The statue just stared back at me, its surface cracked and broken, his face covered with blotches of moss. I stepped away and followed the path the statues had created for me.
“Help me,” the voice came again, this time more desperate sounding than before.
I quickened my step and rounded a bend in the path. Between the falling flakes of snow, I could see a clearing amongst the statues and I headed towards it. Standing at the edge of the clearing I could see it was circular in shape, and the statues surrounded it, all of their hands locked together like some weird child’s game of ‘a ring of roses.’ In the centre of the clearing stood a statue.
Its back was towards me, head cast down, arms outstretched on either side of it, palms facing upwards. Snow had gathered in the statue’s hands, and it looked as if it were holding a fistful of soft, white feathers.
“Help me,” the statue whispered.
Although with its head facing away from me, and I couldn’t see its lips move, I knew it had spoken.
With snow falling all around me, covering my hair and shoulders, I stepped into the clearing and towards the statue. My feet crunched in the snow, and if I’d had a heart, I knew it would have been racing.
Slowly I reached the statue and faced it. I could see by its long lengths of cracked and marble-looking hair, that it was female.
“I want to help you,” I whispered, but the sound of my voice suddenly got drowned out by another sound – the sound of weeping. I looked left and right, and could see that the statues were no longer holding hands. Each had covered their faces and was crying into their hands. The sound of their weeping was like listening to a hundred lost children crying for their mothers. An unbearable sadness washed over me as I looked at them, young and old, all bent forward, weeping uncontrollably.
“Help me!” the voice suddenly whispered through the weeping.
I looked front to see that the statue had now raised its head and was looking back at me.
Stumbling backwards, I threw my hands to my face and cried out. Looking at the statue was like looking at me. The statue was me. Although its face was cracked, and eyes a blank white, it was me I was looking at.
The statue spoke again, and instead of saying, “Help me,” it whispered, “Help us!”
Its lips didn’t move, not a fraction, but I could hear the voice all the same. It was like I could hear it in my head, and it was my own voice talking to me.
“Help us,” my voice whispered inside my head again.
Trying to stay on my feet, I stared back at the statue of myself and whispered, “How do I help you?”

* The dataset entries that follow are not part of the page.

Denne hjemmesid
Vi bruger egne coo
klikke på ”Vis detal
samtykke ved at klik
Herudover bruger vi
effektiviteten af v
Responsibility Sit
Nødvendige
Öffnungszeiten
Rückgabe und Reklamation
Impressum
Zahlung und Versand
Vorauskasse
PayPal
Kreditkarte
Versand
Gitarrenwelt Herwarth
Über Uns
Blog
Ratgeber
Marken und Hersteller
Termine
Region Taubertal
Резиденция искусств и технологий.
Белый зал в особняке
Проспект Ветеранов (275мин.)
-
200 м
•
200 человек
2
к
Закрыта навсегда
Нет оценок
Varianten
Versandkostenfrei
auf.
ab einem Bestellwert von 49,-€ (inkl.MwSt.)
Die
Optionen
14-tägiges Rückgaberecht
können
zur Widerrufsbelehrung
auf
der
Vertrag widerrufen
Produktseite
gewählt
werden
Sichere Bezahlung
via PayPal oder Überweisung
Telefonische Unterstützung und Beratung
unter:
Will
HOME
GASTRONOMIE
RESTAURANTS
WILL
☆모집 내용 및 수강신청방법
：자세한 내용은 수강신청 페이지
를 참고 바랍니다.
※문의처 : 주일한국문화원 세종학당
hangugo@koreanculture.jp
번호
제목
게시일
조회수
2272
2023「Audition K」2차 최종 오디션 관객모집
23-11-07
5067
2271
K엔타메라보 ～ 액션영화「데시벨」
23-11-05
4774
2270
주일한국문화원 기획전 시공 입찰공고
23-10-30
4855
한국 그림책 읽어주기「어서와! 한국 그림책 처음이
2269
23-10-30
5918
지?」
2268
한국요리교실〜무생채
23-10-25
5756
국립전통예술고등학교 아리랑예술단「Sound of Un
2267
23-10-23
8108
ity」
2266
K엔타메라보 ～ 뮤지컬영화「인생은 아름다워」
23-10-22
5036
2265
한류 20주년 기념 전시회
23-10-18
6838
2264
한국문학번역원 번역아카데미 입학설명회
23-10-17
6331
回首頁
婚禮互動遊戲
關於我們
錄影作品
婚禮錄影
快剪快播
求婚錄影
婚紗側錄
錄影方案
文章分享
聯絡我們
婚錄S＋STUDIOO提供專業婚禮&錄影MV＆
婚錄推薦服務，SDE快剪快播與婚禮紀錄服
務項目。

“Lead us to the Dead Waters,” it breathed inside my head. “We will follow you.”
“Who are you?” I asked, my voice barely audible over the sound of the sobbing coming from the statues that surrounded us.
“I am what you will become,” the statue spoke again inside my mind, its dead, white eyes never leaving mine. “Don’t let yourself become a statue, Kiera Hudson. Don’t become one of us before you reach the Dead Waters.”
“What are these Dead Waters?” I asked.
“Dead to the living, but not to us,” the statue said.
“What does that mean?” I asked, my mind wondering if it wasn’t some kind of a riddle.
“The dead waters will give us life, and you can’t push back without us,” the statue’s voice hushed inside of me.
“How do I push back?” I whispered, the snow now so deep it covered my boots completely.
“Bathe in the Dead Waters if you want to save your friends,” the statue said, and this time I detected a note of urgency in its voice – my voice inside of me.
“But my friends are safe, aren’t they?” I asked, wiping away the snow that fell before my eyes. When I looked again, the statue was pointing behind me.